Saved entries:
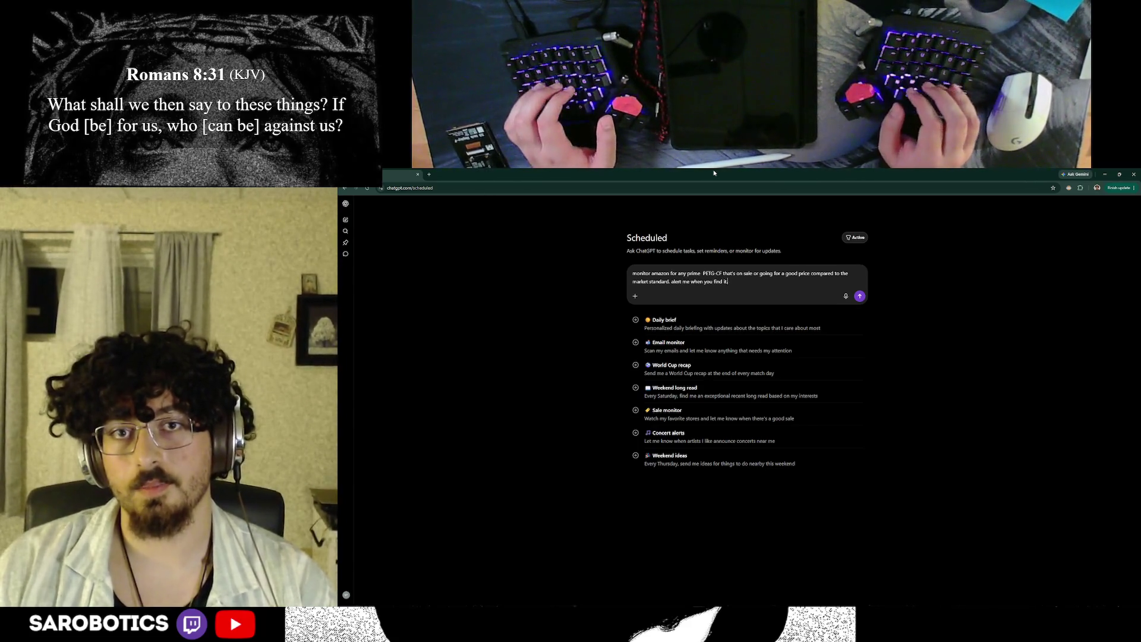
text(.)
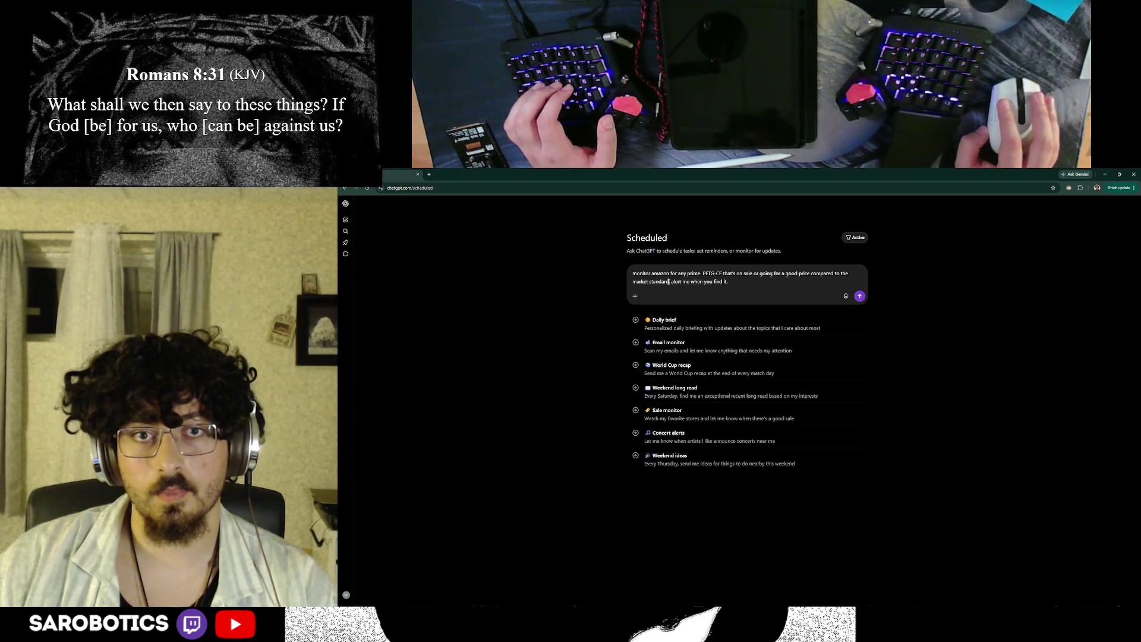
text( also nee)
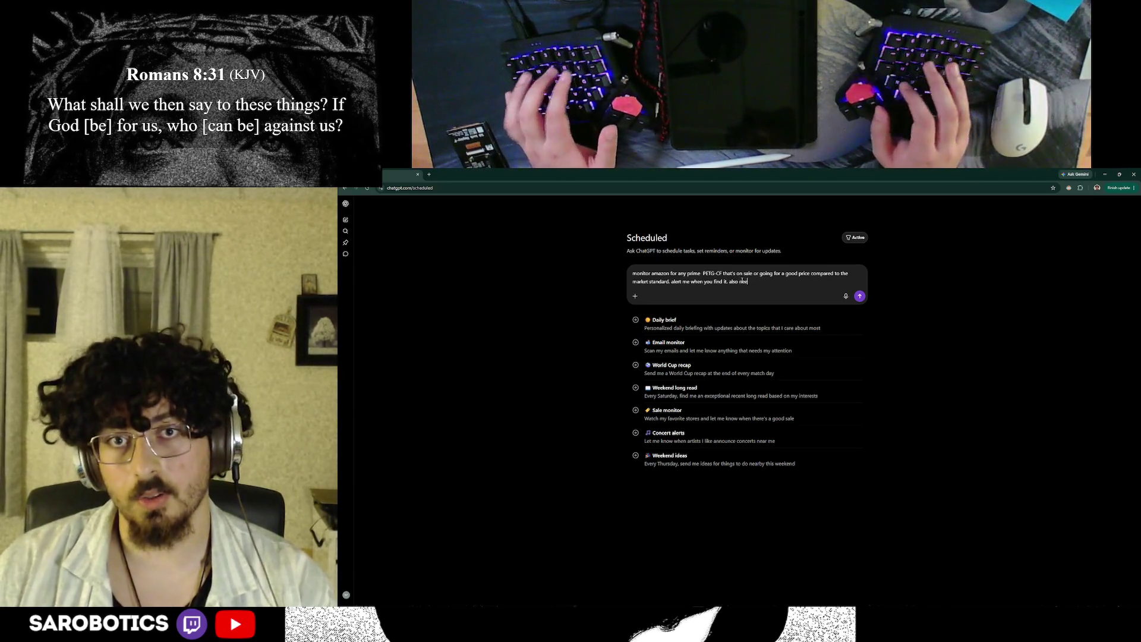
text(ds to be well re)
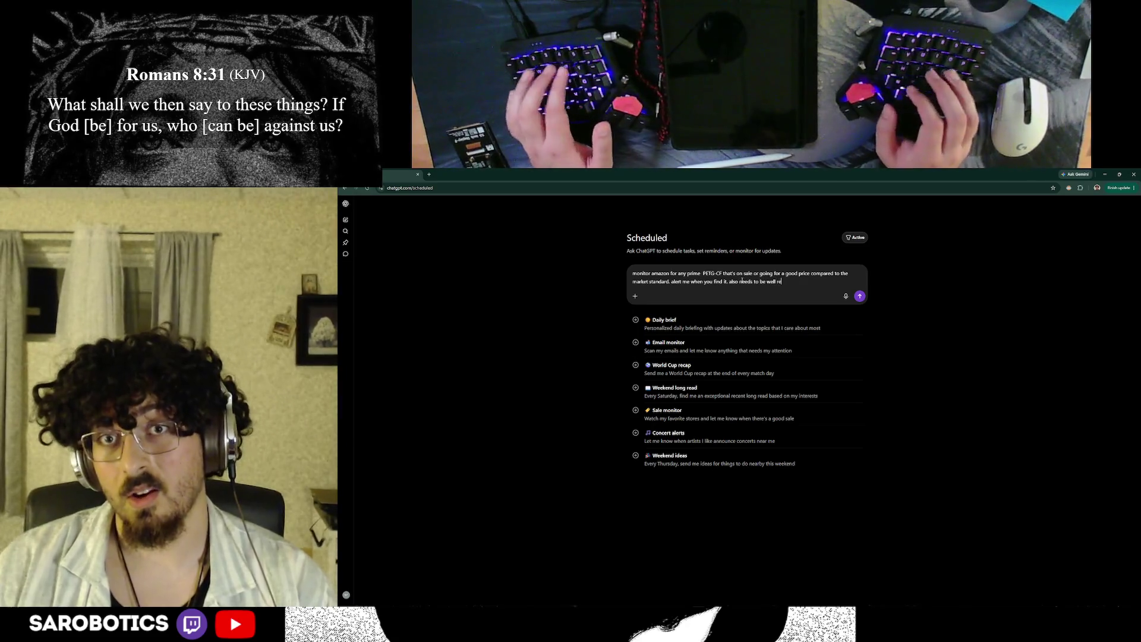
text(viewed a)
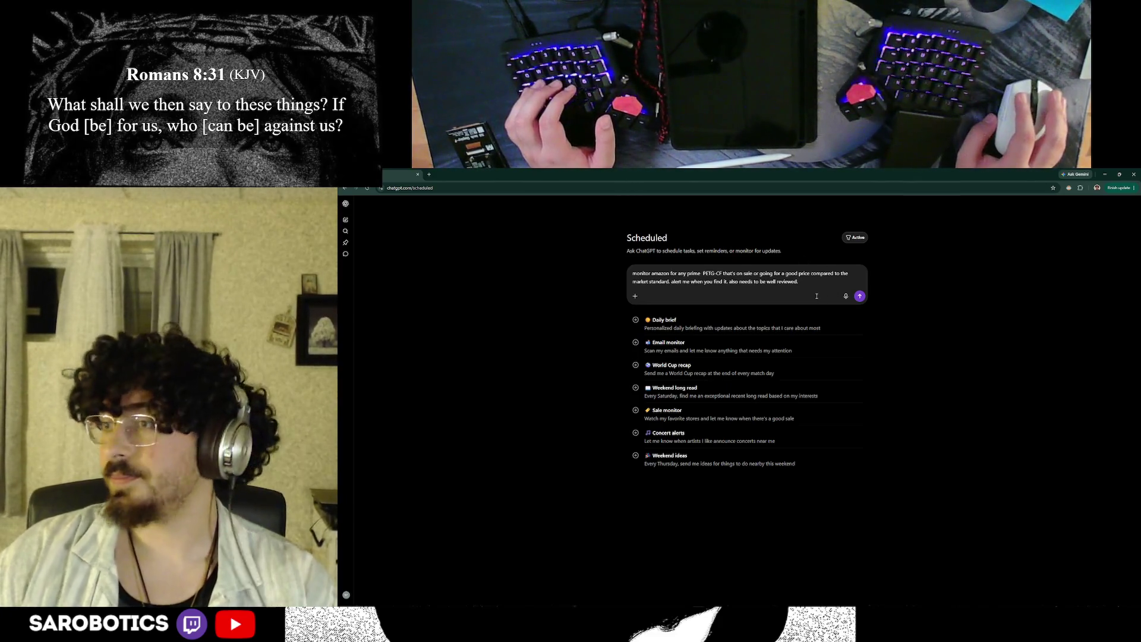
click(859, 296)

What this task involves: Return every line of the data above exactly, and omit all pictures.

Task answer:
text(.)
text( also nee)
text(ds to be well re)
text(viewed a)
click(859, 296)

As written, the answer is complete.